The following pages contain our analysis of 4 stocks with substantial yields, that ultimately, we have rated "Hold." Hugoton Royalty (NYSE: HGT) shares currently have a dividend yield of 11.30%. Hugoton Royalty Trust operates as an express trust in the United States. The company holds an 80% net profits interests in certain natural gas producing working interest properties of XTO Energy Inc. XTO Energy Inc. The company has a P/E ratio of 16.28 The average volume for Hugoton Royalty has been 133,500 shares per day over the past 30 days Hugoton Royalty has a market cap of $345.2 million and is part of the energy industry Shares are up 17.9% year to date as of the close of trading on Friday TheStreet Ratings rates Hugoton Royalty as a hold. The company's strengths can be seen in multiple areas, such as its largely solid financial position with reasonable debt levels by most measures, expanding profit margins and increase in stock price during the past year. However, as a counter to these strengths, we also find weaknesses including feeble growth in the company's earnings per share, deteriorating net income and disappointing return on equity. Highlights from the ratings report include:
- HGT has no debt to speak of therefore resulting in a debt-to-equity ratio of zero, which we consider to be a relatively favorable sign.
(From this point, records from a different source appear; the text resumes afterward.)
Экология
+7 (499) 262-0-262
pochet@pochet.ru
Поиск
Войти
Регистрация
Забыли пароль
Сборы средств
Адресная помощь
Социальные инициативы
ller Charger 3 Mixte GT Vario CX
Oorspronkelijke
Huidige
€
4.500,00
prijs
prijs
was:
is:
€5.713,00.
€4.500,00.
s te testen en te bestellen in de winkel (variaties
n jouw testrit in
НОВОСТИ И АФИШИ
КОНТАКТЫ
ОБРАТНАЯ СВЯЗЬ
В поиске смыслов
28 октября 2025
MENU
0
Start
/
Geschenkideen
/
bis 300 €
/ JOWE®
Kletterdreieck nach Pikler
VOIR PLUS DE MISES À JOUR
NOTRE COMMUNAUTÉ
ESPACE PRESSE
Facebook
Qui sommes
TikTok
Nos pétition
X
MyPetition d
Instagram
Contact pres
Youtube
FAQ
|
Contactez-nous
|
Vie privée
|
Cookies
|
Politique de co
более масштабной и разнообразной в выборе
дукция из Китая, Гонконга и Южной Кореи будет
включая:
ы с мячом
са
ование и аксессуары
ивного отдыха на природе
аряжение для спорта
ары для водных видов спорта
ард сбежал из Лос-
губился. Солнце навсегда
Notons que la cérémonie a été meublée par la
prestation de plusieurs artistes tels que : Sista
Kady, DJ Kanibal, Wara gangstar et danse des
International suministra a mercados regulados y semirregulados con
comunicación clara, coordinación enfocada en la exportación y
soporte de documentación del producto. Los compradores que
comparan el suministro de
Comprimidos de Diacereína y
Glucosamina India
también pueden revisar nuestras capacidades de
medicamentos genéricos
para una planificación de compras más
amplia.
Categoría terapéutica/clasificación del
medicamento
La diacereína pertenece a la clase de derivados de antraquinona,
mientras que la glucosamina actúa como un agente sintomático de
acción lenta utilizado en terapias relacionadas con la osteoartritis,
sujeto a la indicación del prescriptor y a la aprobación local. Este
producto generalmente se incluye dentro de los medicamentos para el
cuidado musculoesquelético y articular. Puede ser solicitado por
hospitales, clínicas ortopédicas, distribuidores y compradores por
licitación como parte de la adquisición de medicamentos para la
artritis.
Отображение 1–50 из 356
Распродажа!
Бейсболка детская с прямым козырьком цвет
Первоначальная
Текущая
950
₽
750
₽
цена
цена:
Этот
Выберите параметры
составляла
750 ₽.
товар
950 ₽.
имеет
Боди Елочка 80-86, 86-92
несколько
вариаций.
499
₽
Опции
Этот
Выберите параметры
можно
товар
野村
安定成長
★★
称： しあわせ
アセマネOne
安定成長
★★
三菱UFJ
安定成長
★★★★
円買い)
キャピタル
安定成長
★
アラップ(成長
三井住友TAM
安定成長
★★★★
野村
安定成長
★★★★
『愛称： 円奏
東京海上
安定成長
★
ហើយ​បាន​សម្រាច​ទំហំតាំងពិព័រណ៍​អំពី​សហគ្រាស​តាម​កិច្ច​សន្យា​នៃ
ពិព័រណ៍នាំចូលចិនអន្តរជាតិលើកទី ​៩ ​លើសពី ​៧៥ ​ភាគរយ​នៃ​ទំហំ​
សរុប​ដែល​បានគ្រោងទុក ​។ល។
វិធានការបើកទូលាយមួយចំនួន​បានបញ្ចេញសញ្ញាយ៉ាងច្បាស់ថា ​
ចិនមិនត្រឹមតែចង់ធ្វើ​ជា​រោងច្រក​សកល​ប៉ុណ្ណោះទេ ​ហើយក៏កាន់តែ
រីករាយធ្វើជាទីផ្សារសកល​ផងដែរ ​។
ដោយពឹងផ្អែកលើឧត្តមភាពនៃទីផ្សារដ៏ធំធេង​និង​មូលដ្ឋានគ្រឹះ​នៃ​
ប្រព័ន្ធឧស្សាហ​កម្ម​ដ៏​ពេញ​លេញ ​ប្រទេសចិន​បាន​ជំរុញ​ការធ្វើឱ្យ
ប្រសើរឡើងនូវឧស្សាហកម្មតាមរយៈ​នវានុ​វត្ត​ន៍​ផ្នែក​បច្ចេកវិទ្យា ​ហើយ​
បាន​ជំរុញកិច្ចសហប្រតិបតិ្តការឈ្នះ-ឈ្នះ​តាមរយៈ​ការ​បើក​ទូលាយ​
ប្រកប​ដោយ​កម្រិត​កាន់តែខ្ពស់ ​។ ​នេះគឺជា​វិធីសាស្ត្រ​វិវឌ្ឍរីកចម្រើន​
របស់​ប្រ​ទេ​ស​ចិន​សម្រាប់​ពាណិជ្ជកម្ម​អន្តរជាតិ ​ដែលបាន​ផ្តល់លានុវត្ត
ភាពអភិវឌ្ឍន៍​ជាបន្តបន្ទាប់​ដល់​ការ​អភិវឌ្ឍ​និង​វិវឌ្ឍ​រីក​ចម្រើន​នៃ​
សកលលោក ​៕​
- The gross profit margin for HUGOTON ROYALTY TRUST is currently very high, coming in at 100.00%. HGT has managed to maintain the strong profit margin since the same quarter of last year. Despite the mixed results of the gross profit margin, HGT's net profit margin of 96.92% significantly outperformed against the industry.
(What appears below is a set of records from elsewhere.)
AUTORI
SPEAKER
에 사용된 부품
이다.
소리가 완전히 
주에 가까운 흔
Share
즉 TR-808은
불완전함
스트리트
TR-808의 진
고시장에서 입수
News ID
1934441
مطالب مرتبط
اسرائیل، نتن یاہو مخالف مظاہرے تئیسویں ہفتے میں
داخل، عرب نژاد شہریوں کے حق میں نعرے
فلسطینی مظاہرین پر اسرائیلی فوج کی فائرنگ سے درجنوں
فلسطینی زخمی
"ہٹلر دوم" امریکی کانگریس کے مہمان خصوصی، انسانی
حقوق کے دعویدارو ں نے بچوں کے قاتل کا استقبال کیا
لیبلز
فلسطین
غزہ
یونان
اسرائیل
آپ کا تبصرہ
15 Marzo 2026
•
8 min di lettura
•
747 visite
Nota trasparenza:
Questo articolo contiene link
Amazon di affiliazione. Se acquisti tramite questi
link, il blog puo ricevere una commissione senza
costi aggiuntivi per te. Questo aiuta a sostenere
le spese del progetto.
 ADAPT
- Compared to where it was a year ago today, the stock is now trading at a higher level, regardless of the company's weak earnings results. Despite the fact that it has already risen in the past year, there is currently no conclusive evidence that warrants the purchase or sale of this stock.
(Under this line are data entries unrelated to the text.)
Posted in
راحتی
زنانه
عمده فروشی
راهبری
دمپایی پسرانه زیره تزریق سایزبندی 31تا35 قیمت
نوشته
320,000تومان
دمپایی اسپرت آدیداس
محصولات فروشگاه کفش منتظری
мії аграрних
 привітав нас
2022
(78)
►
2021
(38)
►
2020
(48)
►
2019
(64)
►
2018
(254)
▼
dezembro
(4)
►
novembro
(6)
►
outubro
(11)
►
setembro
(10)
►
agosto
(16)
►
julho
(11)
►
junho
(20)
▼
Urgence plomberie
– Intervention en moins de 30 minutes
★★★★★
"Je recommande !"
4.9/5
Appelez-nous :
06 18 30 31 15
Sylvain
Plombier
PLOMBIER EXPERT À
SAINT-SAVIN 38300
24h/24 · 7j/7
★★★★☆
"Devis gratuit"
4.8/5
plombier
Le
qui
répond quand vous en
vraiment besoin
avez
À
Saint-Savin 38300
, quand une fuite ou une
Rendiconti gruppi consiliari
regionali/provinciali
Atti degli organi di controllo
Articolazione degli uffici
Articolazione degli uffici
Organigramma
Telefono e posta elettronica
- HUGOTON ROYALTY TRUST's earnings per share declined by 20.0% in the most recent quarter compared to the same quarter a year ago. The company has reported a trend of declining earnings per share over the past two years. During the past fiscal year, HUGOTON ROYALTY TRUST reported lower earnings of $0.58 versus $1.40 in the prior year.
- The company, on the basis of change in net income from the same quarter one year ago, has underperformed when compared to that of the S&P 500 and the Oil, Gas & Consumable Fuels industry average. The net income has decreased by 20.4% when compared to the same quarter one year ago, dropping from $9.83 million to $7.82 million.
- You can view the full Hugoton Royalty Ratings Report.